河内孝『新聞社〜破綻したビジネスモデル』
(07年/新潮選書/700円税別)
3年ほど前からある大学の講師をしているが、最初に学生に対して行ったアンケートでショックを受けたのは新聞を余り読まないという事実だった。それどころか雑誌も読まない学生も多く活字離れという言葉を実感した次第であった。
私が現在顧問を務めているフロントメディアはIT系企業で若者が多いがやはり新聞を読んでいる人間は少ない。そもそも社長からして読んでいない。彼らの情報源はPCでありケータイである。そんな状況を考えるとあと10年もすれば新聞を読む若い人間が消滅してしまうのではないかと思ってしまう。

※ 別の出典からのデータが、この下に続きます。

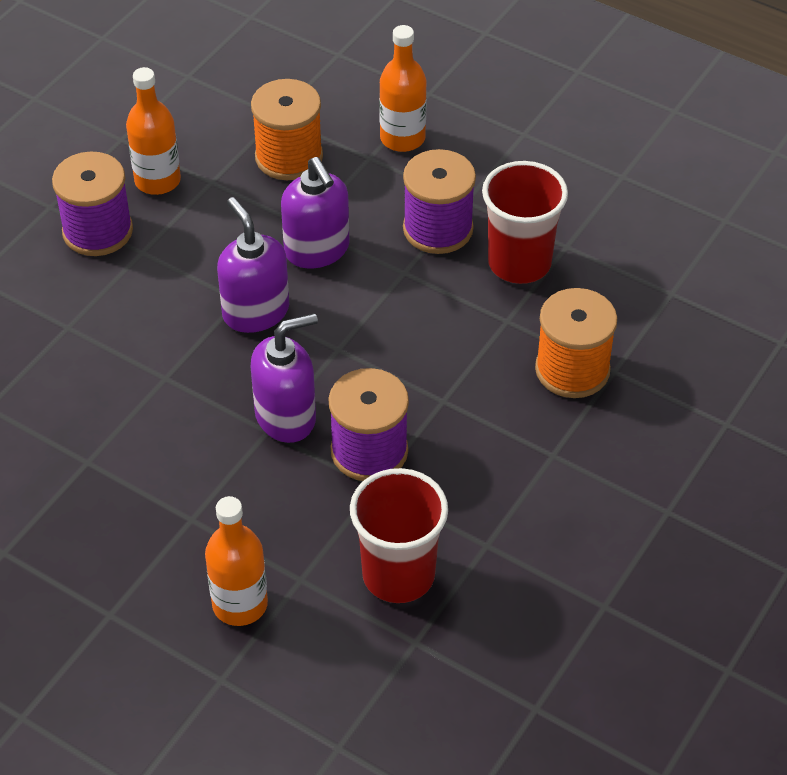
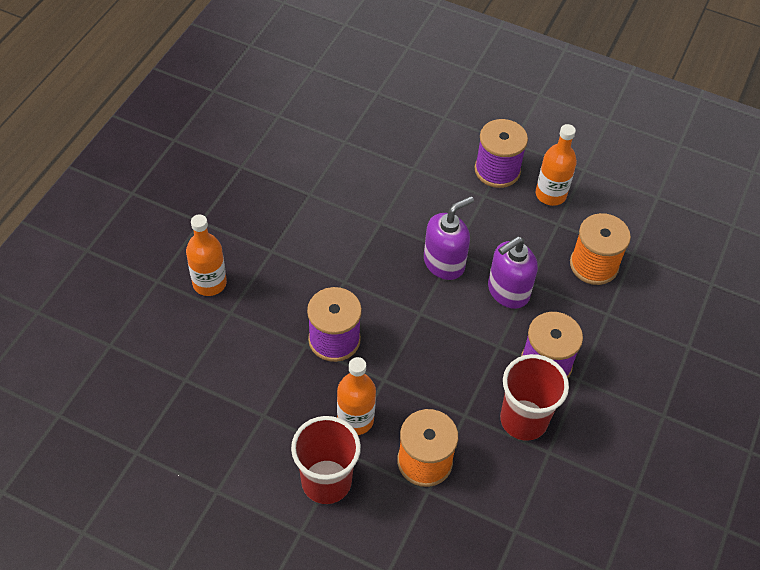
camera: 80 degrees right, 5 degrees up
(286, 417) = (357, 290): purple soap dispenser -> none
(398, 575) = (235, 365): red cup -> red cup (326, 481)
(402, 138) = (633, 333): orange bottle -> orange bottle (355, 420)

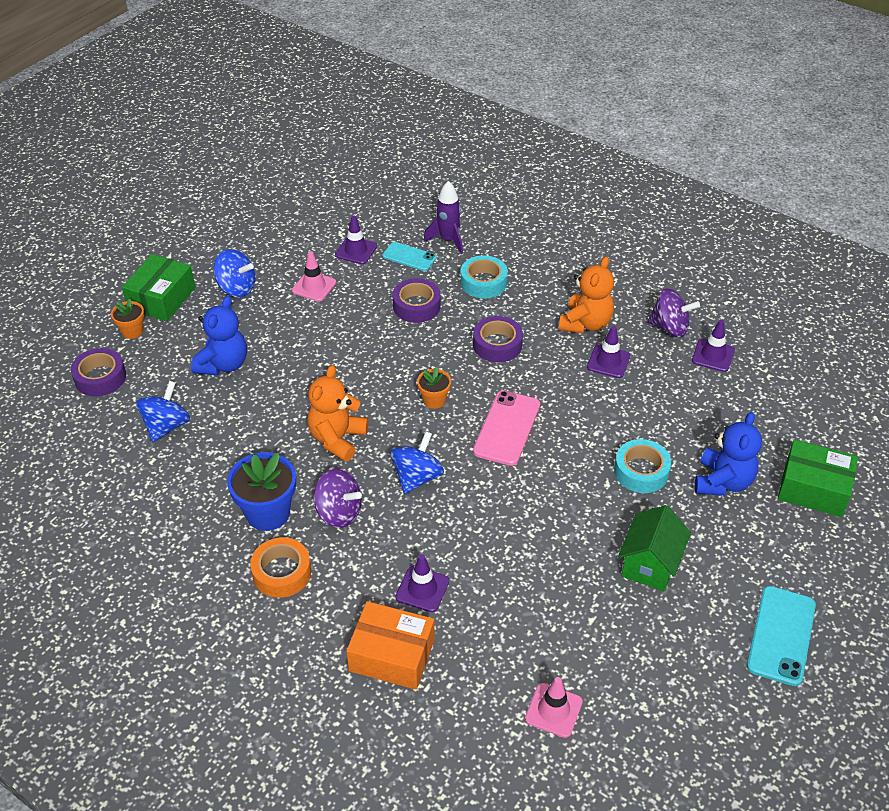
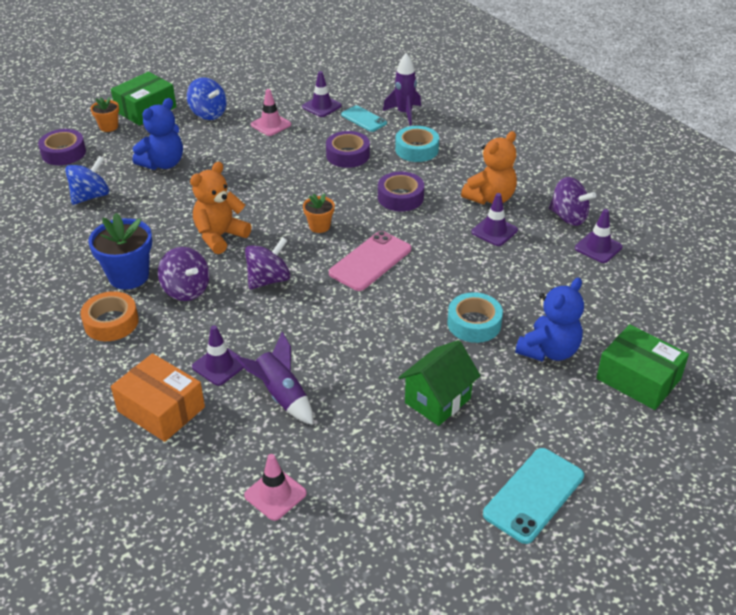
camera: 20 degrees right, 5 degrees down
(417, 477) = (268, 280): blue spinning top -> purple spinning top
(502, 604) = (281, 396): none -> purple rocket

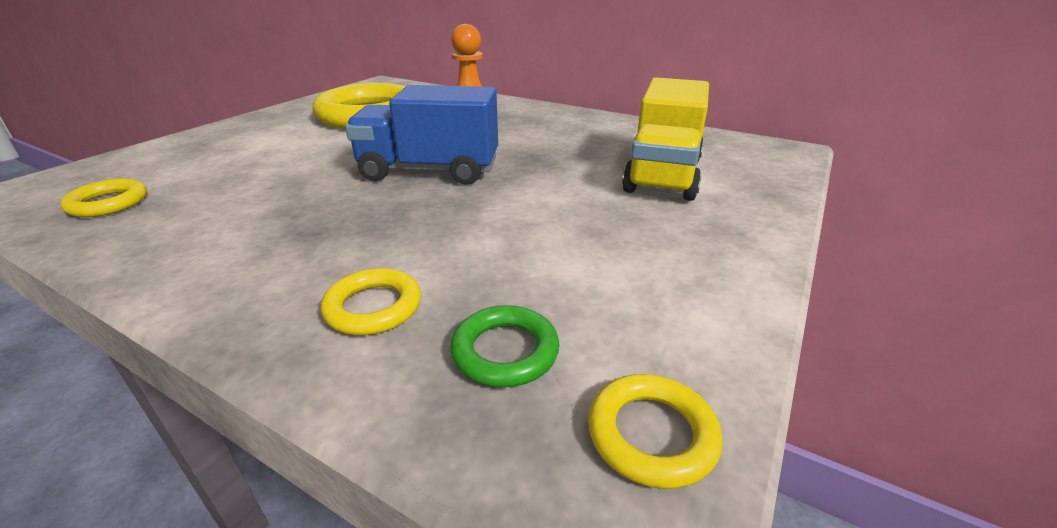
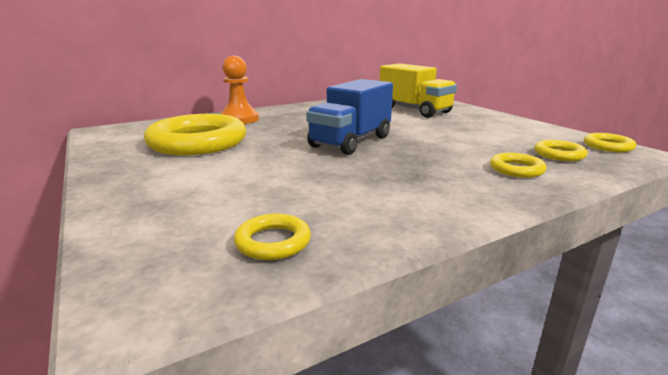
camera: 60 degrees left, 10 degrees down
(505, 351) = (559, 154): green ring -> yellow ring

新聞がペーパーレスになれば環境資源的にもいいだろうが長年新聞を読み続けてきた人間としては淋しい。またこういう状況が進むとマンガ雑誌もいずれペーパーレス化してしまうのではなどと思ってしまう。
本書の著者は毎日新聞のOBでやはり同様の懸念を抱いている。実際それは新聞の販売部数や広告売上にも現れている。しかし、それでも新聞社に危機感が見られないのは「新聞は衰退するかもしれないが、当分はテレビで食える」と考えているからであると著者は指摘する。確かにテレビ局の親会社はほとんど新聞社であり日本メディアの特殊な有り様が伺える。
この本を読んで知ったのは新聞とは何と営業コストがかかるものかということである。宅配、拡販を維持するためのコスト、つまり流通経費が異常に大きい。そういう意味では流通コスト削減がテーマであるデジタルメディアの真逆を行く。
本書は現在新聞が置かれた立場を余すところなく伝えているが『電波利権』(新潮選書)と併せて読めば日本のメディアの現状と問題点がほぼ把握できる。さらに『メディアの支配者上・下』(講談社)まで読み進めると日本のマスコミの有り様を象徴するフジサンケイグループを舞台裏を理解できる。